• PAGE EXTRACT:
Then there’s the issue of what we do with Janet when we move.  Are we gonna load her up on the car roof?  So she’s in a big white ceramic transportable pot.  I can’t plant her in the ground and just leave her behind. I guess I could build a clause into the contract when selling the house but what would the terms be:

  1. Under no circumstances may Janet ever be moved.
  2. She is priority one during fertilizer season.
  3. She may require an indoor environment if the temperature drops below forty.
  4. Don’t stare at her too long.  She’s not YOUR mother.
  5. Christmas lights are strictly forbidden.  Granted she was lit half her life but now she’s rest’n.

(Saved entries)
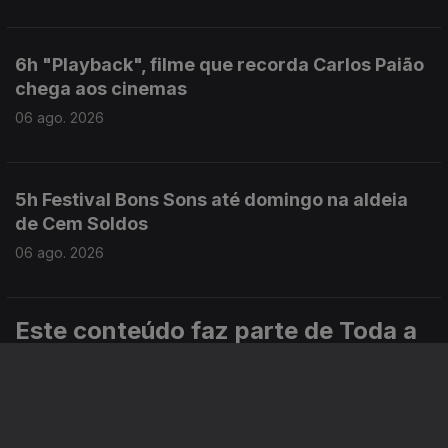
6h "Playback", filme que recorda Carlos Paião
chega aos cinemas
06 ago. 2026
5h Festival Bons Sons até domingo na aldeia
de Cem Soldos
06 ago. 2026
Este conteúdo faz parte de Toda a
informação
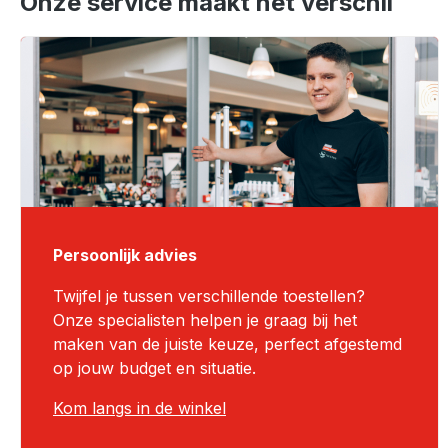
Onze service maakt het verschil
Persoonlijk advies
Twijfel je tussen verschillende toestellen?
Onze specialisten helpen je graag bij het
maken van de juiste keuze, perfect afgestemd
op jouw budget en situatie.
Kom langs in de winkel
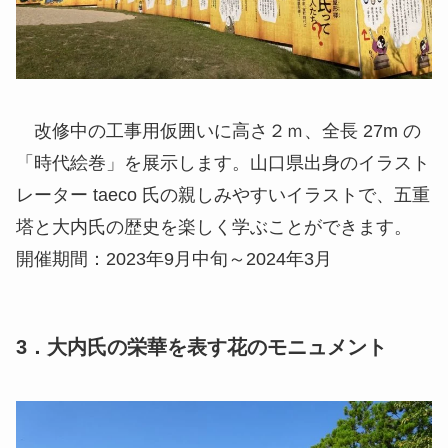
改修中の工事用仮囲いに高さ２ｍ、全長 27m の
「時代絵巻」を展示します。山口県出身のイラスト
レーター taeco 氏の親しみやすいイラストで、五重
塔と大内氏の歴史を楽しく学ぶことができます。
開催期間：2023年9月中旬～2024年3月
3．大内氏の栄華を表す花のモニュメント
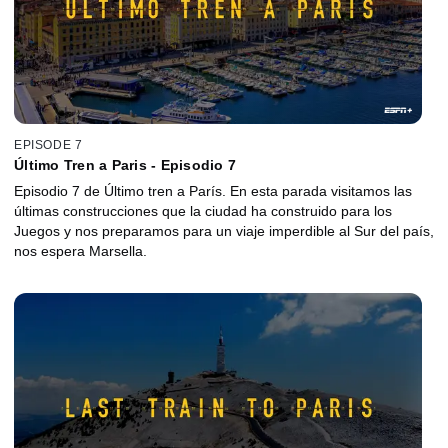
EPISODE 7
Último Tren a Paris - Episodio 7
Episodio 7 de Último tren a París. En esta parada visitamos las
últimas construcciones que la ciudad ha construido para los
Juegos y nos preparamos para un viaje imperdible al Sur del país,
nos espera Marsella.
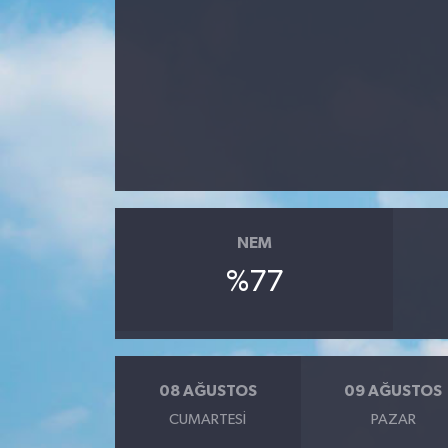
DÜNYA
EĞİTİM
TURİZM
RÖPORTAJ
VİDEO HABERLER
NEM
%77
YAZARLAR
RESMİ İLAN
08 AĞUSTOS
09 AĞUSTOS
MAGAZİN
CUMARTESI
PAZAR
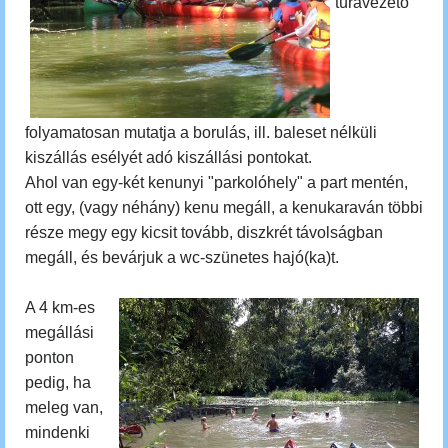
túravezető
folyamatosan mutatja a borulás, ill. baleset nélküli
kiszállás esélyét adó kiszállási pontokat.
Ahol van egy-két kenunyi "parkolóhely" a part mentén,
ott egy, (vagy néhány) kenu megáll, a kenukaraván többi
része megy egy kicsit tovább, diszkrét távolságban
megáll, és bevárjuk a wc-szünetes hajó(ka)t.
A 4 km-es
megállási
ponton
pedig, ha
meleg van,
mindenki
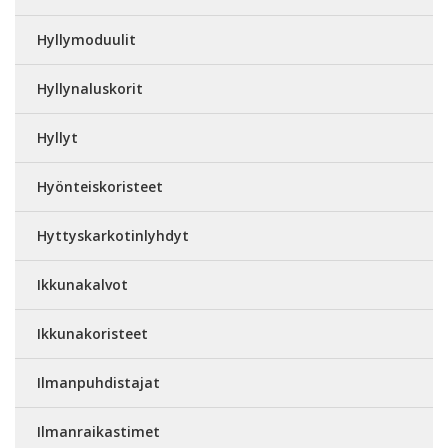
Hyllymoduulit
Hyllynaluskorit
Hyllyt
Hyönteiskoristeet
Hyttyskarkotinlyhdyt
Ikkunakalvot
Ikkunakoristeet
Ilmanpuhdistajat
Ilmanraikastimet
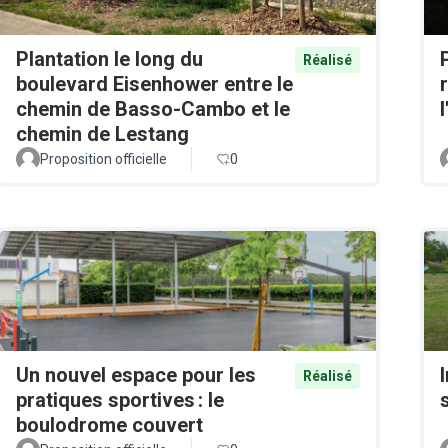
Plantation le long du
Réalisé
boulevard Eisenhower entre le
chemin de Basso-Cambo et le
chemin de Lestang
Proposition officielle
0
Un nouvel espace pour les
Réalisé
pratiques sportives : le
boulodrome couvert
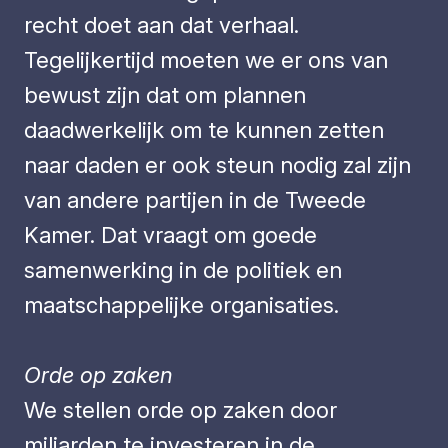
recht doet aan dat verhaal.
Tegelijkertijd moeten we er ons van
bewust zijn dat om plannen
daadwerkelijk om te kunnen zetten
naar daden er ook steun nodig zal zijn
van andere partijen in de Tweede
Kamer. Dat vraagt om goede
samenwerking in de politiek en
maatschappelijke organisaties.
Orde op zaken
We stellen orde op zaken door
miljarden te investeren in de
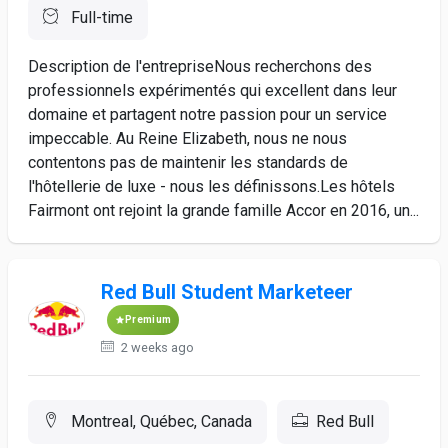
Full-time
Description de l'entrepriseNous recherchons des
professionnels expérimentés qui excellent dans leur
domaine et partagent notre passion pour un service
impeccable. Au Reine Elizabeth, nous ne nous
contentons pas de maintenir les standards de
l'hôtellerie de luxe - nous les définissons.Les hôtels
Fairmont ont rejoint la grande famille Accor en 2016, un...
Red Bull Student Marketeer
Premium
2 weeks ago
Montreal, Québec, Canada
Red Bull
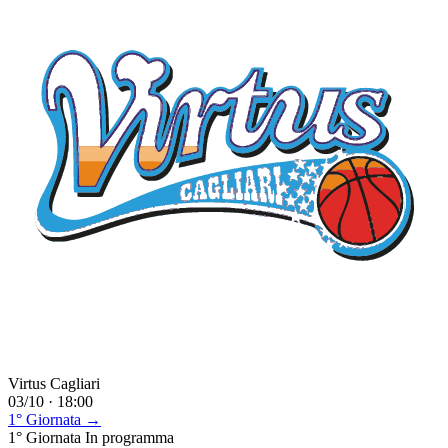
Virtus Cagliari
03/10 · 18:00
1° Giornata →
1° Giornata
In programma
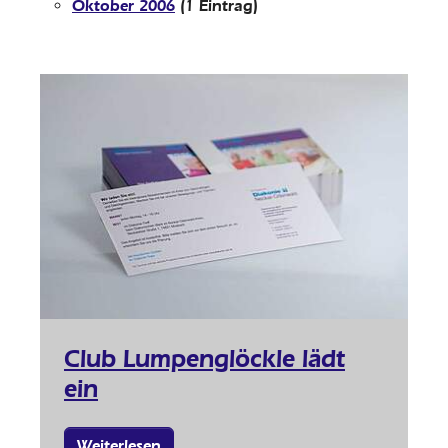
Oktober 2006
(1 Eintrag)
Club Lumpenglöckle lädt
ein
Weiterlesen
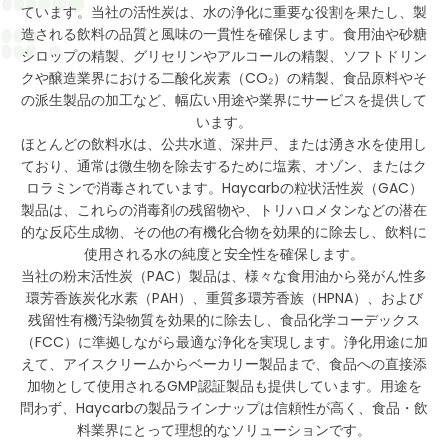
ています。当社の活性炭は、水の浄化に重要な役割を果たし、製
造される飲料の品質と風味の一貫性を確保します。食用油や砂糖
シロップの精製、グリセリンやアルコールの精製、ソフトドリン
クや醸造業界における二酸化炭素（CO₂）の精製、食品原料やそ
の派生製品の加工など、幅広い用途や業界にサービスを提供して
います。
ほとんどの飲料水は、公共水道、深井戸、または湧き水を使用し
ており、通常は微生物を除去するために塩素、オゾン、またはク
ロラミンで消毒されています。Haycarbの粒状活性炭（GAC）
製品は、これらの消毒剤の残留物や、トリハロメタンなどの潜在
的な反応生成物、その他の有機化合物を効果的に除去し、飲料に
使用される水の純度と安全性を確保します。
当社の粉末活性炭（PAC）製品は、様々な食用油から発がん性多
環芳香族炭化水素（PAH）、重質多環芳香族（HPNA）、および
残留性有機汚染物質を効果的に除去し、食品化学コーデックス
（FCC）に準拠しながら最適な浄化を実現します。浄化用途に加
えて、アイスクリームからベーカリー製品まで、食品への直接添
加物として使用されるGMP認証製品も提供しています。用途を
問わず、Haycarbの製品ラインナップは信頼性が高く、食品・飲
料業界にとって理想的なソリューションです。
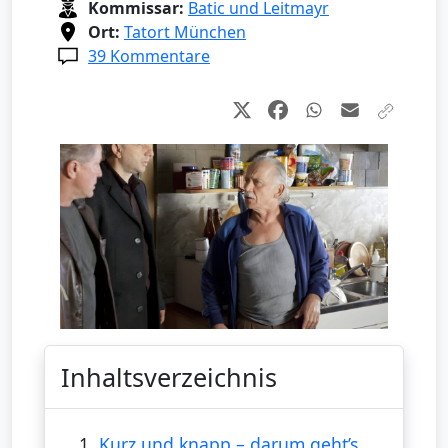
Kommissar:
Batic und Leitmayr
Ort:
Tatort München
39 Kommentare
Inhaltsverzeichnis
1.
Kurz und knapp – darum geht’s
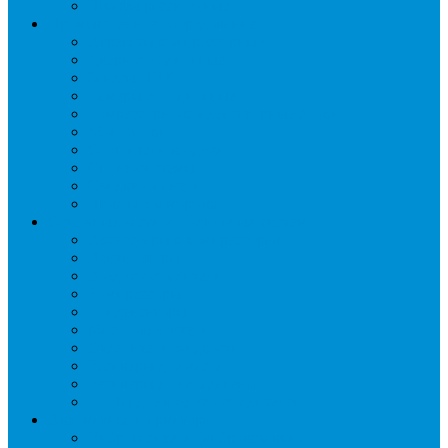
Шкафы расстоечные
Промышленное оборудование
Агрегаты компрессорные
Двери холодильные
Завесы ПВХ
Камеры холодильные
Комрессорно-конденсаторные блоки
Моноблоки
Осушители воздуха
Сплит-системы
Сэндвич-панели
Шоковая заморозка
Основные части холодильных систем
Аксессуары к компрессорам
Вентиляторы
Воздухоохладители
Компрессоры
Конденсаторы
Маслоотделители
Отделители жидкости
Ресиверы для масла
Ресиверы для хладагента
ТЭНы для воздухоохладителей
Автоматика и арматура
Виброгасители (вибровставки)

• TASKS TO CARRY OUT:
a) In the passage about Janet, what kind of pot is Janet in?
b) Condense the paragraph of the Janet passage beginning "Then there's the issue" into a short bulleted list that keeps its main points.
c) Extend the passage about Janet past its final line.

• RESPONSES BY ITEM NUMBER:
a) A big white ceramic transportable pot.

b)
- The question is what to do with Janet when moving, perhaps loading her onto the car roof.
- She is in a big white ceramic transportable pot.
- She can't be planted in the ground and left behind.
- One option is a clause in the house sale contract, though its terms are unclear.

c)
And then do a few impromptu sneak visitations just to ensure they’re not in violation of the contract.  It’s gonna be tough but she requires as much attention dead as she did alive, and man oh man did she require alotta attention while living.  It’s weird that this tree has taken center stage as the box with her ashes are in a bottom dresser drawer right next to my father’s box.  I don’t know what the hell to do with either of them.  And until I know, they’re really no trouble at all.  Maybe matching urns.  Maybe mix them into the tree’s soil.  

I dunno.  

Death rituals need a shake up.  

Maybe I’ll grab the baton and start the parade.